§ WRITTEN TASK: How many of the lines below contain "arahataṃ"? Reply with only that figure.

[Source texts of formatted documents]
__________________________________________________

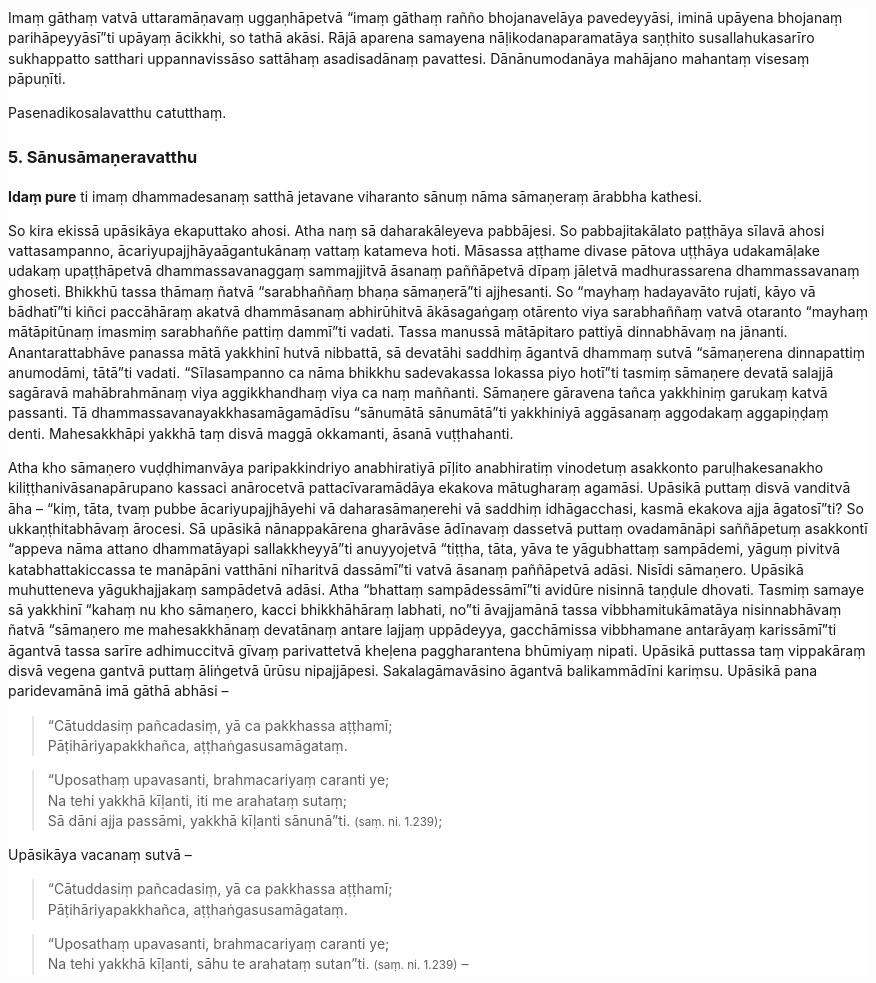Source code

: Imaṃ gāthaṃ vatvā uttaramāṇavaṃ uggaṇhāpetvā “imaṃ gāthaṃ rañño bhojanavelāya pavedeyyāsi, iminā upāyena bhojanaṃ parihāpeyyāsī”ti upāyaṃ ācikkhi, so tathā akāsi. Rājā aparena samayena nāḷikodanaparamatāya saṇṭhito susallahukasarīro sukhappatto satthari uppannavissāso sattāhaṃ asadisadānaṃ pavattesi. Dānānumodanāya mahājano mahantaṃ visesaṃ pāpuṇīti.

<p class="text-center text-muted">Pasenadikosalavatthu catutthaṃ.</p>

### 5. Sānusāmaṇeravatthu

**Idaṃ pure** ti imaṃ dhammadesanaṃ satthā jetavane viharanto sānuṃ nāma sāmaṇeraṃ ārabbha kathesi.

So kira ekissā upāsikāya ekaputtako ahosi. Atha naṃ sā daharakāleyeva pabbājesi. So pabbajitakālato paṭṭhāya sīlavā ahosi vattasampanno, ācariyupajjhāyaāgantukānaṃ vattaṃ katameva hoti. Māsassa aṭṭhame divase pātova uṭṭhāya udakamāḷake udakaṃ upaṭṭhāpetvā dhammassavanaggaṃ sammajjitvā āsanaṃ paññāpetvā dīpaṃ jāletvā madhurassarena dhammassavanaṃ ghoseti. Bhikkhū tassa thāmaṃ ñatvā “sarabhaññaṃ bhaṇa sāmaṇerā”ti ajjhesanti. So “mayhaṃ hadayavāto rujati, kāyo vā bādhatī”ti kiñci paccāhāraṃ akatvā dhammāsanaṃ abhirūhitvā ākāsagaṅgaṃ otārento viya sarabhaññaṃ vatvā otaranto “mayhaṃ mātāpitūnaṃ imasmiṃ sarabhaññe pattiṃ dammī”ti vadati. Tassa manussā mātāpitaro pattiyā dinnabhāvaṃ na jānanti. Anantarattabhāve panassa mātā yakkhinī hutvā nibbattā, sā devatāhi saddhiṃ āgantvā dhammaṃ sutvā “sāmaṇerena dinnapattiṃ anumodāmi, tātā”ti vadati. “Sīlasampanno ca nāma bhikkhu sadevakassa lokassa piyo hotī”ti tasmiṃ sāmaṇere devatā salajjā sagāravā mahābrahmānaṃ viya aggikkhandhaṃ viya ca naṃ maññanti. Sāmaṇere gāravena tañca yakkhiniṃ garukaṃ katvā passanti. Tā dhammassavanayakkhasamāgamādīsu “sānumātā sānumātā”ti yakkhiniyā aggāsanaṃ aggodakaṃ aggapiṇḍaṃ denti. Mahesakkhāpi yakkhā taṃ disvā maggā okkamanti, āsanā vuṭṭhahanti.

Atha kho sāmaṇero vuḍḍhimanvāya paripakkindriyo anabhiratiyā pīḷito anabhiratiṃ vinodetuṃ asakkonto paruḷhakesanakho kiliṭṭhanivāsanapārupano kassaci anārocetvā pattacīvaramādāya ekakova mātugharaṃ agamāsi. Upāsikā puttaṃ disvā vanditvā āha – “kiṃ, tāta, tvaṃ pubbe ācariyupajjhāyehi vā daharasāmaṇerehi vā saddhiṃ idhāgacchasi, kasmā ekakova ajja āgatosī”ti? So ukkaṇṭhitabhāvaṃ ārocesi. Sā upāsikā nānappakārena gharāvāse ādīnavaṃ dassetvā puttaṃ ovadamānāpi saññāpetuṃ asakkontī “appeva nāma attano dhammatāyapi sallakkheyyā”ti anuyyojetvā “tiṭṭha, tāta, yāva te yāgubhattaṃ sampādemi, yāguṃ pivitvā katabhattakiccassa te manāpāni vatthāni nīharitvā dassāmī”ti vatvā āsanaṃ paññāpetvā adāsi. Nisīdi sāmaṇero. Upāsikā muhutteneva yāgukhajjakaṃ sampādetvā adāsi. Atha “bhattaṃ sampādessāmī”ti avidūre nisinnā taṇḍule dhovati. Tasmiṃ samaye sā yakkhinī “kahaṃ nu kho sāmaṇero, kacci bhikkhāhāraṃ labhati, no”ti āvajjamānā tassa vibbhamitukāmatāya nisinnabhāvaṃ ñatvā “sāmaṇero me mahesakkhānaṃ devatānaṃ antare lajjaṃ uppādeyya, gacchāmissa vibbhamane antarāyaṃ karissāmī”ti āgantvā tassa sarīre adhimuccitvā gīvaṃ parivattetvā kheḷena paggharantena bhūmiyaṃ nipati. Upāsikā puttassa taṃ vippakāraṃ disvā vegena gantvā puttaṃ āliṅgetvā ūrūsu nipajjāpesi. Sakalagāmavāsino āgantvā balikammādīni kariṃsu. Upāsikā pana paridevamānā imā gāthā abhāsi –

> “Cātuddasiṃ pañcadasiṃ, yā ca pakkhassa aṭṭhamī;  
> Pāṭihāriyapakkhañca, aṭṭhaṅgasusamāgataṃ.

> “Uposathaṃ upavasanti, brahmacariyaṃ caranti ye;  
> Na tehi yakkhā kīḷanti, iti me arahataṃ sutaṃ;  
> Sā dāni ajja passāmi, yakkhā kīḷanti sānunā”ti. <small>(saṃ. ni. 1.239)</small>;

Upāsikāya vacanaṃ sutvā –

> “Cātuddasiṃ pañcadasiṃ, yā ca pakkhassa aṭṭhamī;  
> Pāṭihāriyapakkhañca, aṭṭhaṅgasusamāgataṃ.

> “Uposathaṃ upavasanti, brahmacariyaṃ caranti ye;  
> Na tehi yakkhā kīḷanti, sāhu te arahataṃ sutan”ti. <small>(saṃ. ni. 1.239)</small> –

__________________________________________________

§ ANSWER TO THE PROBLEM: 2